In Serie A sta vedendo qualcosa di bello?
"Il Sassuolo. Credo che a livello di gioco si stia assestando su delle posizioni importanti. Al di là dell'ultima partita che non è stata straordinaria, ha sviluppato un calcio assolutamente propositivo e in alcuni casi molto divertente. Il tutto tenendo presente la qualità della rosa che non è come quella di altre squadre. Questo è un campionato dove, non avendo fatto preparazione e amichevoli, le squadre che sono partite con lo stesso allenatore dell'anno prima sono partite nettamente avvantaggiate".
Come il Milan…
"L'esempio del Milan e del Sassuolo è chiaro, così come in senso inverso è chiaro quello del Torino o quello della Juventus di Pirlo, che conosce bene l'ambiente ma che ha avuto poco tempo a disposizione per lavorare. Chi ha iniziato ex novo è evidente che è partito un poco ad handycap, non avendo avuto la possibilità di lavorare sul campo. Anche da questo punto di vista è un campionato anomalo".
Lei conosce bene Immobile. Perché con la Nazionale non riesce a rendere come con la Lazio?
"Immobile è un giocatore estremamente specifico.
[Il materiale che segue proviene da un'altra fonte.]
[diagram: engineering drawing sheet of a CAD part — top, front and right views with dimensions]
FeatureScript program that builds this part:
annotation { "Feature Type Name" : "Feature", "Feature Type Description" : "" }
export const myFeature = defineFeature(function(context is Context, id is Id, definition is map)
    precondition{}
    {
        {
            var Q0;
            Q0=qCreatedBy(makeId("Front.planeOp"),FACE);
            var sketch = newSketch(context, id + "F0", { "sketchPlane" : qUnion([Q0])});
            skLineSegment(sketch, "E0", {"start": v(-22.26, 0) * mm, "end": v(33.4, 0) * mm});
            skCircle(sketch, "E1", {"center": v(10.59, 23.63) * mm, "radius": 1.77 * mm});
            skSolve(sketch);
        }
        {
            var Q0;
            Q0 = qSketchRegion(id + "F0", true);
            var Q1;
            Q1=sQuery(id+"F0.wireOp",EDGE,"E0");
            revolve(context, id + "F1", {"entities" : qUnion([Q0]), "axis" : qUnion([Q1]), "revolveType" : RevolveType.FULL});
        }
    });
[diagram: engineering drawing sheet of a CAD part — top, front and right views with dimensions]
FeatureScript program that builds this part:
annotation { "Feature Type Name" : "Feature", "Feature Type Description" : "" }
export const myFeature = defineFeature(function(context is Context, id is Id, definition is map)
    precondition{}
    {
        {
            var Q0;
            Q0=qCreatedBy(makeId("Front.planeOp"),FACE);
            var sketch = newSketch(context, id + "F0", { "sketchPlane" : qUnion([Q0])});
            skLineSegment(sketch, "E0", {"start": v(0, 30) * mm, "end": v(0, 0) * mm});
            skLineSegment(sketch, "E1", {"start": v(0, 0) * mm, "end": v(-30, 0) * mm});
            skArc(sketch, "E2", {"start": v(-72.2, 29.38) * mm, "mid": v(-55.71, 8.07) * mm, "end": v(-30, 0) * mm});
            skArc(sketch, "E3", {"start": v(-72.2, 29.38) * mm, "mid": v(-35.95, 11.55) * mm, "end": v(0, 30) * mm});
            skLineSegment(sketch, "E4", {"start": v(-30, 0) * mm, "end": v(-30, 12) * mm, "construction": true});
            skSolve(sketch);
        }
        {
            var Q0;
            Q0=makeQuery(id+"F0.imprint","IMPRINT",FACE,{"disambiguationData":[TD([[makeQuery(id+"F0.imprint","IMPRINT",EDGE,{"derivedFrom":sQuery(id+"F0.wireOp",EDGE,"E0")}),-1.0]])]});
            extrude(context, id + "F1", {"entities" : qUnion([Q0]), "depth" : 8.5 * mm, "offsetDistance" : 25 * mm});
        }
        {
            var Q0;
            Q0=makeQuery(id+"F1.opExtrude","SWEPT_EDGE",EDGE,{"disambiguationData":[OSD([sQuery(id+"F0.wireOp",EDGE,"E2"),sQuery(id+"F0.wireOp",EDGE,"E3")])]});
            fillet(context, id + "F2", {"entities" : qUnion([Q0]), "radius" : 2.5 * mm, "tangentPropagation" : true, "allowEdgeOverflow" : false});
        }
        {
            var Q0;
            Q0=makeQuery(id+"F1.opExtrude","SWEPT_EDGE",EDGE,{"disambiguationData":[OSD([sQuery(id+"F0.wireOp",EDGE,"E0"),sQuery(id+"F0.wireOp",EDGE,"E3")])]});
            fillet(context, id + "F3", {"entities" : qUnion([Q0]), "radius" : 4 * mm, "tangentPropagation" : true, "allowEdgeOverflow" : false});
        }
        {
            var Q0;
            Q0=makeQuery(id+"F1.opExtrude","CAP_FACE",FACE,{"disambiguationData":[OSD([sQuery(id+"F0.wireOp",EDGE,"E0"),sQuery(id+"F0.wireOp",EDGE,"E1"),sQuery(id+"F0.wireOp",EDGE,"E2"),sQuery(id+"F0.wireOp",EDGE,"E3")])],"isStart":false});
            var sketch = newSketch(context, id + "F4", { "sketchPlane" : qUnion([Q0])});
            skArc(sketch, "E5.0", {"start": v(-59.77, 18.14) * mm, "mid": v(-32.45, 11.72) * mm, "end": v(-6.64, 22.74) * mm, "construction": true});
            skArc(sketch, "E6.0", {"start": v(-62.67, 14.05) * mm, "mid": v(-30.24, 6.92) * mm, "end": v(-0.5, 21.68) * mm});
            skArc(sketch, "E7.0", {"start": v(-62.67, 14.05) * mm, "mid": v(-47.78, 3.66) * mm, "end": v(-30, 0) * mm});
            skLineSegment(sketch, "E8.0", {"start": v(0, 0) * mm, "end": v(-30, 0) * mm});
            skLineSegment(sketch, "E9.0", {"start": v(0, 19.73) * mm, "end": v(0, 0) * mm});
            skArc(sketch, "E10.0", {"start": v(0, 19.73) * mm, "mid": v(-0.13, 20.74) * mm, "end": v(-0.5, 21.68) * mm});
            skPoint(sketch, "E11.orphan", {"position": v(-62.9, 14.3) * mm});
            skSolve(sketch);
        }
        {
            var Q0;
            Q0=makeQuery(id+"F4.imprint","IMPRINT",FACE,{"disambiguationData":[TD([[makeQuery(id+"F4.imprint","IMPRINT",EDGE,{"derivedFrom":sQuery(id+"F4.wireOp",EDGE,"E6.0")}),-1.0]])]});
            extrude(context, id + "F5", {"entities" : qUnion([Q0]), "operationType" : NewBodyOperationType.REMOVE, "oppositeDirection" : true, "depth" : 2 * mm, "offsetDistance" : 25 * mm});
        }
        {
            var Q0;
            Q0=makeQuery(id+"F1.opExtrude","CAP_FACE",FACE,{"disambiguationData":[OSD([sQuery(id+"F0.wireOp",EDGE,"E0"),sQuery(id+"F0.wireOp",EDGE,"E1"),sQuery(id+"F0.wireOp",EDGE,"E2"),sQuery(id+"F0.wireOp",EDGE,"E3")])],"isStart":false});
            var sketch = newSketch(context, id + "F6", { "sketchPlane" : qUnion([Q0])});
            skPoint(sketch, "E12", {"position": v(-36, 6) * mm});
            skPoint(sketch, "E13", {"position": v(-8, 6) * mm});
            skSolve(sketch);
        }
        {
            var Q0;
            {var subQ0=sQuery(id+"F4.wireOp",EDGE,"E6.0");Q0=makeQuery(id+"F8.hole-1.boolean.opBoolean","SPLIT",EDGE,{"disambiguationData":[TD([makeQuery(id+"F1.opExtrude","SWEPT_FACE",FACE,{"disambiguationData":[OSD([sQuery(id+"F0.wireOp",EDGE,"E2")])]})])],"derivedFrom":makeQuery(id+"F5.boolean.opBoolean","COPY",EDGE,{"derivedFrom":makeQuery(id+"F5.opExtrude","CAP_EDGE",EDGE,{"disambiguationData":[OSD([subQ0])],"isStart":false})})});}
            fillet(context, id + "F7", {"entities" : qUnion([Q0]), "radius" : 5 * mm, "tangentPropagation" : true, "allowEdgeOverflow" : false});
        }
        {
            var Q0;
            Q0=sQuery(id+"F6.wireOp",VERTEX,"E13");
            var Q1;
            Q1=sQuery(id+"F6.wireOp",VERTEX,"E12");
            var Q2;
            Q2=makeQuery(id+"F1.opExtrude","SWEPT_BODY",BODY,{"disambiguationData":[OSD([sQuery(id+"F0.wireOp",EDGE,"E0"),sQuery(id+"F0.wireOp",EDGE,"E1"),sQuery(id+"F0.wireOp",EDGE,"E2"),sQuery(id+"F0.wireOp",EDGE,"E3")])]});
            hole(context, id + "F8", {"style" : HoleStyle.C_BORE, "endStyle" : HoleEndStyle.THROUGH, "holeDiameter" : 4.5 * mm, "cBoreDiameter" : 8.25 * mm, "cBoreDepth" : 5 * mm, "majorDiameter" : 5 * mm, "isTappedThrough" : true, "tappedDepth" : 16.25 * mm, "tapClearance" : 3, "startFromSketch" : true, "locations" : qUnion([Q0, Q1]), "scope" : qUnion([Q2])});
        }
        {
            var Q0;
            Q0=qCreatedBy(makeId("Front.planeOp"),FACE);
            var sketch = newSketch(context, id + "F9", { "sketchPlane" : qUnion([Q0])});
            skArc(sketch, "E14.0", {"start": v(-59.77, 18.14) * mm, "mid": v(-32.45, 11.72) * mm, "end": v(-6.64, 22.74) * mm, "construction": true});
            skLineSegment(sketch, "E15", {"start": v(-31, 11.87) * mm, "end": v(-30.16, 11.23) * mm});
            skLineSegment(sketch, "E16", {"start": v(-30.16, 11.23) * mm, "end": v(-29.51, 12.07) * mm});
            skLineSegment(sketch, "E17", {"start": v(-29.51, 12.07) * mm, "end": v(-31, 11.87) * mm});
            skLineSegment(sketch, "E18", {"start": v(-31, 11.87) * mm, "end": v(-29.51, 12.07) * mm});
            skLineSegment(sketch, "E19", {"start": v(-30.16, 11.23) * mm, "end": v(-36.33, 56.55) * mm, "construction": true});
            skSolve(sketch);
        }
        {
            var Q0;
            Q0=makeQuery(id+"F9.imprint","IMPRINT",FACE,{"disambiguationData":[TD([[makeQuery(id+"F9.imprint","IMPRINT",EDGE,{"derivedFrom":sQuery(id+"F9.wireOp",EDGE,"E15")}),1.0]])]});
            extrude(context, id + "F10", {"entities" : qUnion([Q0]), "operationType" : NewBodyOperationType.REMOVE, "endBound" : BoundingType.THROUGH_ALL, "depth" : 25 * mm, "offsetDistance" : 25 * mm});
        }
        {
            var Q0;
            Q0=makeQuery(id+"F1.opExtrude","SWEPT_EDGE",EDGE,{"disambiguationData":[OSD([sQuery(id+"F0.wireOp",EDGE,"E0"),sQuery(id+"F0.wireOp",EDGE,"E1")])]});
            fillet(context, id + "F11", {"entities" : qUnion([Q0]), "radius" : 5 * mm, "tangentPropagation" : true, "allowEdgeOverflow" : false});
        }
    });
Se fa le cose che sa fare, credo che sia un giocatore straordinario, uno dei migliori d'Europa sotto questo aspetto. Quando è arrivato a Torino gli abbiamo fatto fare le cose che sa fare ed è diventato capocannoniere. Poi è andato al Borussia Dortmund a fare cose che non era abituato a fare e giocava poco e niente. Alla Lazio fa le cose che sa fare e infatti continua a fare gol. È un giocatore che va sfruttato per quelle che sono le sue caratteristiche. Ci sono squadre che usano gli attaccanti in un modo, altre invece in un altro. Ognuno fa le sue scelte, ci mancherebbe, ma detto cosi sembra che Ciro non sia all'altezza della Nazionale. Invece io credo che abbia qualità straordinarie, altrimenti non avrebbe vinto la Scarpa d'Oro l'anno scorso".
Quando la rivedremo in panchina?
"Ho avuto 2/3 possibilità, ma dopo il lockdown e dopo il campionato scorso per la prima volta ho sentito un po' di stanchezza e ho scelto dopo tanti anni di recuperare. Dopo quelle offerte che mi sono arrivate, una anche discretamente importante, non ero proprio in condizioni di ripartire immediatamente perché mi sentivo stanco. Sono contento di aver fatto questa scelta, ne avevo bisogno. Adesso sto bene, ho ricaricato le batterie e adesso sì che mi manca il calcio e che sono pronto a ripartire. Non ero abituato a star fermo, perché per tanto tempo ho avuto la fortuna di fare sempre il lavoro che mi piaceva. Oggi ho ancora lo stesso entusiasmo di prima, vediamo che succede nel prossimo futuro anche se la situazione difficile ha cambiato gli scenari".